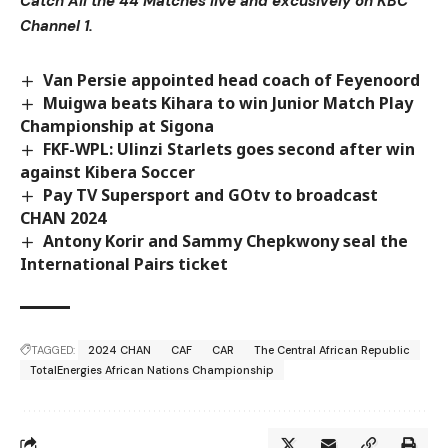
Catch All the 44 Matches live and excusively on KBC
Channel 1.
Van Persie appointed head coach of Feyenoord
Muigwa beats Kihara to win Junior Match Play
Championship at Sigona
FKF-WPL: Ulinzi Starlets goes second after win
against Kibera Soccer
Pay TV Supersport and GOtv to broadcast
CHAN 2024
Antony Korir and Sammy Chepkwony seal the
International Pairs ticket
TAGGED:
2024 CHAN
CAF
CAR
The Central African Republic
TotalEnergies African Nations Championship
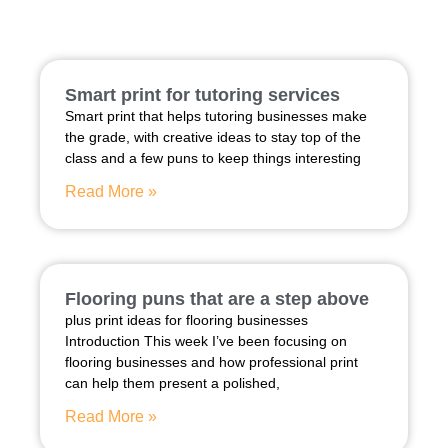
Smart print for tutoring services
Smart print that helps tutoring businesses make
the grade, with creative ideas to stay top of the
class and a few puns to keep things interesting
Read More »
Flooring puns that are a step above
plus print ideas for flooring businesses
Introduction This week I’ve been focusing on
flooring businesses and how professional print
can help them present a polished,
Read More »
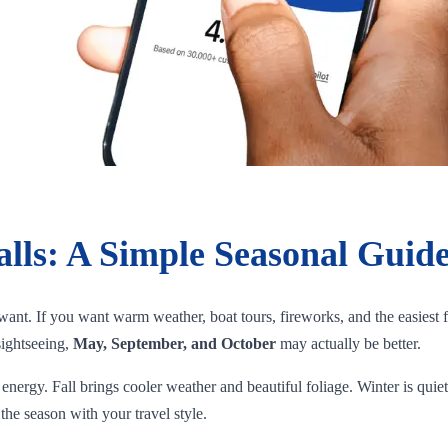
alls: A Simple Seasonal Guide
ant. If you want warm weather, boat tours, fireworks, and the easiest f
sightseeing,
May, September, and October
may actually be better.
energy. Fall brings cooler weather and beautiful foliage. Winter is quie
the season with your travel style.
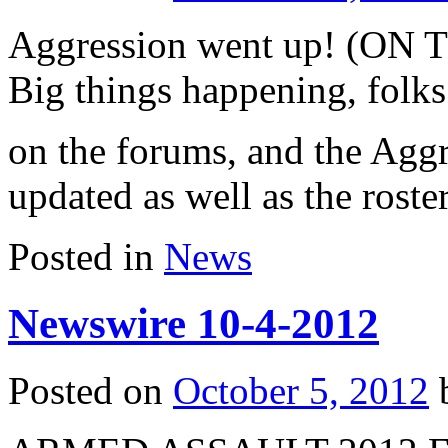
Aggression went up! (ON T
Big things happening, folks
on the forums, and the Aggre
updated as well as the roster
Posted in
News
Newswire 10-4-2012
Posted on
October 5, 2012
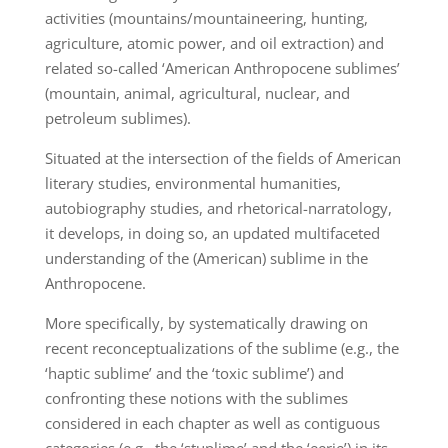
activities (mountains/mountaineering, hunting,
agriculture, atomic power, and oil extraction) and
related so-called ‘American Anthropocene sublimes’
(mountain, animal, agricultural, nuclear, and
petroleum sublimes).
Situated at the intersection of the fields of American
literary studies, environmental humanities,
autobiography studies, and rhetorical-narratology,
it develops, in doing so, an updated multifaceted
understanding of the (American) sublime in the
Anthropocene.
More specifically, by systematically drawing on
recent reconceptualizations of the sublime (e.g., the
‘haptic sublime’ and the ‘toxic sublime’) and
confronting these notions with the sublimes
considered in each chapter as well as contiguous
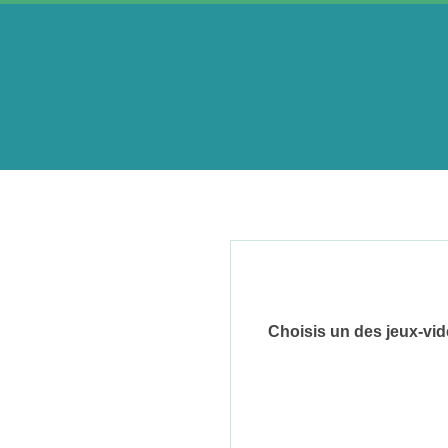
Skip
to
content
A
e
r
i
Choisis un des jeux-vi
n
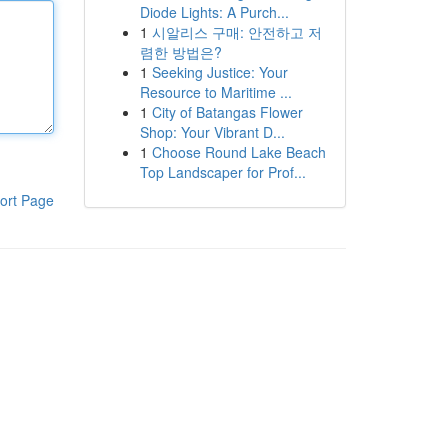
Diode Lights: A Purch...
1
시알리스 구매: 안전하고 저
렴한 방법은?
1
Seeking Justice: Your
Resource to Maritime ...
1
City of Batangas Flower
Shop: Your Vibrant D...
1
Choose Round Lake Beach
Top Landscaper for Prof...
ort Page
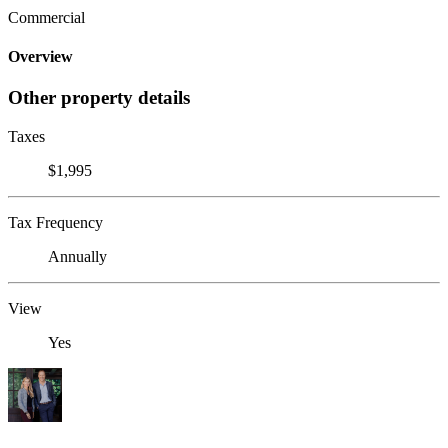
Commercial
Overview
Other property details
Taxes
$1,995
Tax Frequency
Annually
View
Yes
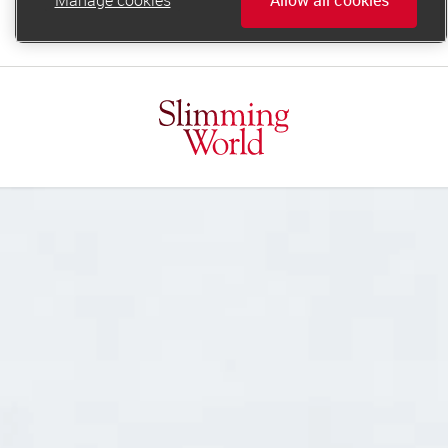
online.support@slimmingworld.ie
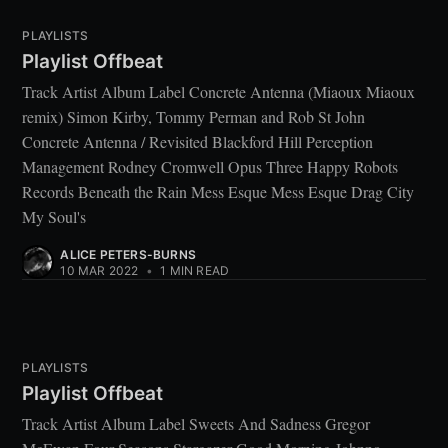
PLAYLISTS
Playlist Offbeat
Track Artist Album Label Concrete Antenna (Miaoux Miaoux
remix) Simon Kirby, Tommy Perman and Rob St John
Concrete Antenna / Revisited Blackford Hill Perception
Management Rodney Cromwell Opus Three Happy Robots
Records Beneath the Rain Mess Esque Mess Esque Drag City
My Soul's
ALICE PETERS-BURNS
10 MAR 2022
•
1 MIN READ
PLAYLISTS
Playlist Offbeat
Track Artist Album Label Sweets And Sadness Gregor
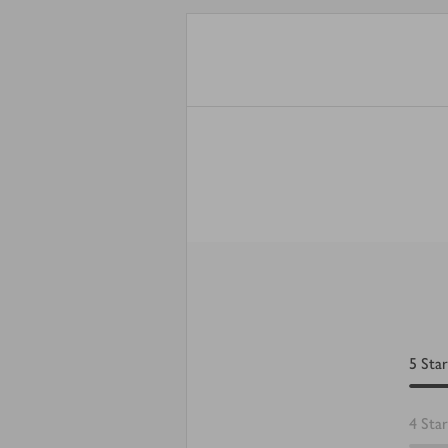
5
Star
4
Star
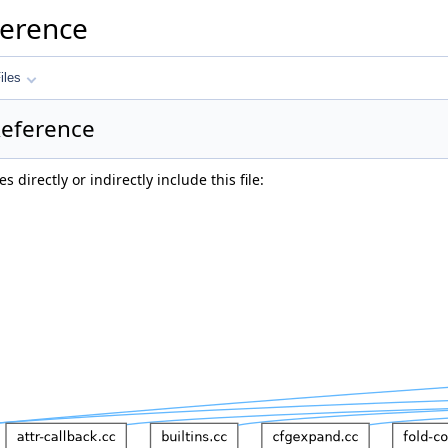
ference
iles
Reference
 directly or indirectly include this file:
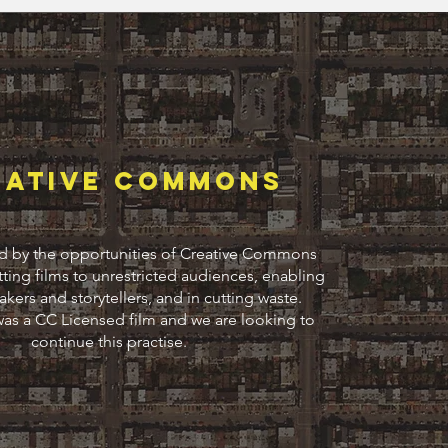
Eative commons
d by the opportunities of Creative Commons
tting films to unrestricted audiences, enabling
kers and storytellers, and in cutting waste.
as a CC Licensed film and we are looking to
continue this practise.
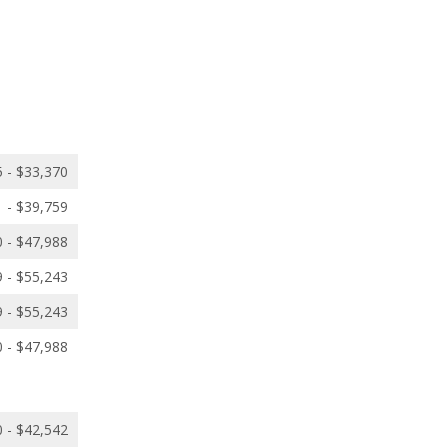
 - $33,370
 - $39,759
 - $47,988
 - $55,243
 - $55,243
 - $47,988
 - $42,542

• • • •

▶ [Your objective]: How many of the lines above include the string "print"? Answer with the number only.

▶ [Result for this task]: 4